*SELECTED TEXT*
---*---

From: Simon Harper <simon.harper@manchester.ac.uk>
Date: Fri, 4 Jul 2008 16:21:19 +0100
Message-Id: <11AE8C96-A435-4580-9B37-CD88174664EB@manchester.ac.uk>
To: User Agent Working Group <w3c-wai-ua@w3.org>

Hi there,
I was actioned to look at creating rationale for each of the 4.1  
(sub) checkpoints. It is my firm belief that if we cannot support a  
checkpoint with a rationale for following it, then it should not be a  
checkpoint. Further, I would also like to suggest that we back up  
each rational (where possible) with a citation from the scientific  
literature (exemplar 4.1.1) - this may also mean that there are  
proposed techniques within that literature which we can leverage into  
the techniques document.

4.1.1 Keyboard Operation:

Some users do not have the ability to control mouse movements or have  
fine control over cursor positioning. Indeed, many users only have  
the option of a boolean selection switch. If keyboard (or simulated  
keyboard - via a scanning keyboard, say) control is not available  
then access may not be possible [1]. This is also the case with  
regard to keyboard timing and the length of delay required for  
execution of the keypress [2].

[1] Trewin, S. and Pain, H. A model of keyboard configuration  
requirements. Behaviour and Information Technology Special Issue on  
Assistive Technologies for People with Disabilities. 18, 1, (1999)  

[2] S. Trewin. Automating accessibility: the dynamic keyboard. In  
Assets 04: Proceedings of the 6th
international ACM SIGACCESS conference on Computers and  
accessibility, pages 7178, New York,
NY, USA, 2004. ACM.

---*---

*STORED RECORDS*
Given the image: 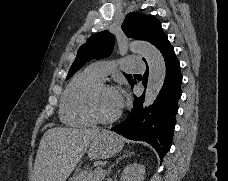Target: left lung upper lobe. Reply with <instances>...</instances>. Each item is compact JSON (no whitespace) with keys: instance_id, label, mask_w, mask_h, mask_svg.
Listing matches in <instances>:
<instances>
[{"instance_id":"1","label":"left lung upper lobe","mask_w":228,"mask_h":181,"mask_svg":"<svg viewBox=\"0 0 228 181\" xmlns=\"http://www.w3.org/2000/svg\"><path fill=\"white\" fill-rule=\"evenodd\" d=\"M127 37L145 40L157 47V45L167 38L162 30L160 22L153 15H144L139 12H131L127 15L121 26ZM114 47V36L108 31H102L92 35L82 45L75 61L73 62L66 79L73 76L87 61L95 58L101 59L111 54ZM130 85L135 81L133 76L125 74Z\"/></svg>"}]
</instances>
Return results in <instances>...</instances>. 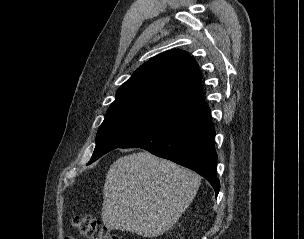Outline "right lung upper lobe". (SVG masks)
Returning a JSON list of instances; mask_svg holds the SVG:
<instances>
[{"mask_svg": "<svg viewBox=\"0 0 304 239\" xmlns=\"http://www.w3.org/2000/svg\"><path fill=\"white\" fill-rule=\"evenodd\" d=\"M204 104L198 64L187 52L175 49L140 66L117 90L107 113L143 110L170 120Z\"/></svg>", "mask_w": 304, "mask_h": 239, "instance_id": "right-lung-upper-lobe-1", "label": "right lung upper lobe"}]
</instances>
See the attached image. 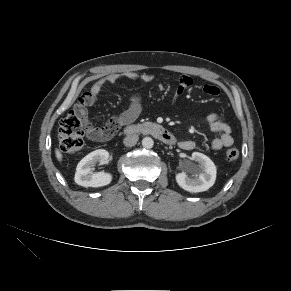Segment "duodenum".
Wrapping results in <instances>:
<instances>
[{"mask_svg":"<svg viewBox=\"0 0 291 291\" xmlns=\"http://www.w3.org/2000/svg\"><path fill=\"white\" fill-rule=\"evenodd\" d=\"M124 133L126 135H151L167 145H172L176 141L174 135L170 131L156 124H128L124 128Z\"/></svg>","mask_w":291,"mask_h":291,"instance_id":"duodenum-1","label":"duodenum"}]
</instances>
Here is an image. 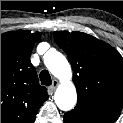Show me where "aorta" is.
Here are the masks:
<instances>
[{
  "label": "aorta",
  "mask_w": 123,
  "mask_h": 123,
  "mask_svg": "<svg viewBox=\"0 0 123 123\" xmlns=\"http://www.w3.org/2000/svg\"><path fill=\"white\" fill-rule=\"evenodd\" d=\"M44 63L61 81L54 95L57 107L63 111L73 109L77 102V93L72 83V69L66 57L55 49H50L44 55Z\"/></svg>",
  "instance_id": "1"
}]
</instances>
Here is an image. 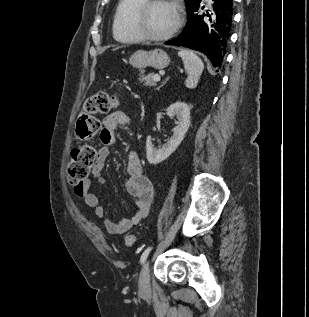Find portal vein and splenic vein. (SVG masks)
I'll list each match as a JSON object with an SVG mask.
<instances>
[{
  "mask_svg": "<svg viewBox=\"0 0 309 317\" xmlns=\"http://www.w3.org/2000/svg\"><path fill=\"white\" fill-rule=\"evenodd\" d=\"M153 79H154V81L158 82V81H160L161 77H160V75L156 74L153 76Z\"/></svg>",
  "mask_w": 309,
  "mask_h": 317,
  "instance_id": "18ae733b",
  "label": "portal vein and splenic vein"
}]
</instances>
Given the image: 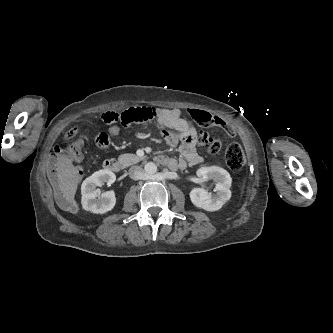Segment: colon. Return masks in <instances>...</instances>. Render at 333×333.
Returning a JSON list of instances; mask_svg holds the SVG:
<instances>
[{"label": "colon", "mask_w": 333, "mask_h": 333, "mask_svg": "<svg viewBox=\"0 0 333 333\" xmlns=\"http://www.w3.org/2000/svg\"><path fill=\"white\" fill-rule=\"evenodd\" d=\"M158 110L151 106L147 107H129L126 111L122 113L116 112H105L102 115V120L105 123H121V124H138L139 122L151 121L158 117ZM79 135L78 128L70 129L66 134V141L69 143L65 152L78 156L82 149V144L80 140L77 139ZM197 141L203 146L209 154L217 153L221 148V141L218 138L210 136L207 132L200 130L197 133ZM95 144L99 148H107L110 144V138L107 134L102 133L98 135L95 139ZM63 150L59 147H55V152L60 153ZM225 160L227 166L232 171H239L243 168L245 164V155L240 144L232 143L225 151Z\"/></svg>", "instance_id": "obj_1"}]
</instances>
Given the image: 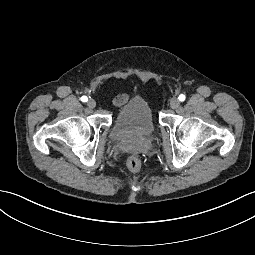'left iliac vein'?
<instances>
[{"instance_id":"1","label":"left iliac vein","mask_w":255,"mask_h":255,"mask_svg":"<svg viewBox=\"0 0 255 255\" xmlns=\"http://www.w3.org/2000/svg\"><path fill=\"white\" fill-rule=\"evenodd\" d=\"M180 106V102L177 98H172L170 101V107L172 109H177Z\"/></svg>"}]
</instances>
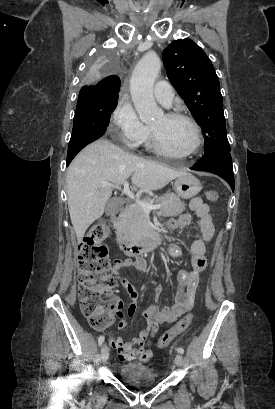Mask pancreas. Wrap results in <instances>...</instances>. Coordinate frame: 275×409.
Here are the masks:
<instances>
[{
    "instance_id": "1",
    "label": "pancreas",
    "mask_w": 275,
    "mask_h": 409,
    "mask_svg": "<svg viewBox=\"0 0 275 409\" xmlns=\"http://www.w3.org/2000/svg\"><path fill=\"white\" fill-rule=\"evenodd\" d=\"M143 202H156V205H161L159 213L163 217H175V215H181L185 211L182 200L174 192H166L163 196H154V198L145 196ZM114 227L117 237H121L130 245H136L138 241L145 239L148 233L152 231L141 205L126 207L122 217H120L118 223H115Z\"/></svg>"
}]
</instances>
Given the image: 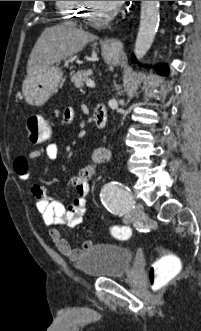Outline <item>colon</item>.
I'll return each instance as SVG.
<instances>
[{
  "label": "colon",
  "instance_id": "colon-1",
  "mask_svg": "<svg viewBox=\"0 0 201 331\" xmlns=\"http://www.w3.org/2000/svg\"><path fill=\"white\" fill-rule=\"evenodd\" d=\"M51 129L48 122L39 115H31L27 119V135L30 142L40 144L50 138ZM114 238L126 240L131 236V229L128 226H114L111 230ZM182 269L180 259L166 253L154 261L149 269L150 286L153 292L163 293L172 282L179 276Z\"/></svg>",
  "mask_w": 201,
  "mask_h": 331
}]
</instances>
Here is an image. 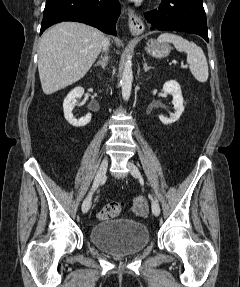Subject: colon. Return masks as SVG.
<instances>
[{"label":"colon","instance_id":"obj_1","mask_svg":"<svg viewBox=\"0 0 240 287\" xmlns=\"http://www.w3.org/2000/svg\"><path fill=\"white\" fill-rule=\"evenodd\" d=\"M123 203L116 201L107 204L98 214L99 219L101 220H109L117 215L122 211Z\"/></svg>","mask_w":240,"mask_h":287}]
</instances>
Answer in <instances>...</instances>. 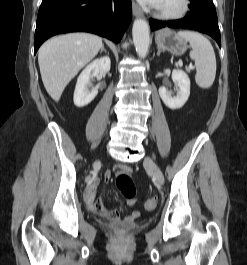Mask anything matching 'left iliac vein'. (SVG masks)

---*---

*LIST OF TASKS*
(1) Answer the following from the email:
(a) Which working group is the email addressed to?
(b) Which checkpoint does the author give as the exemplar?
(c) In what year was the reference by Trewin and Pain published?
(2) Decide whether each statement agrees with the email, and quote the words that settle it:
(a) The author holds that a checkpoint that cannot be supported with a rationale should not be a checkpoint.
(b) The email says that every user can control mouse movements.
(c) Reference [2] was published by ACM in 2004.
(3) Give the email again from "Some users do" up to and including "the keypress [2].", swapping "users" for "people".

*THE ANSWERS*
(1)
(a) The User Agent Working Group.
(b) 4.1.1.
(c) 1999.

(2)
(a) Yes: "if we cannot support a checkpoint with a rationale for following it, then it should not be a checkpoint"
(b) No: "Some users do not have the ability to control mouse movements"
(c) Yes: "NY, USA, 2004. ACM."

(3)
Some people do not have the ability to control mouse movements or have  
fine control over cursor positioning. Indeed, many people only have  
the option of a boolean selection switch. If keyboard (or simulated  
keyboard - via a scanning keyboard, say) control is not available  
then access may not be possible [1]. This is also the case with  
regard to keyboard timing and the length of delay required for  
execution of the keypress [2].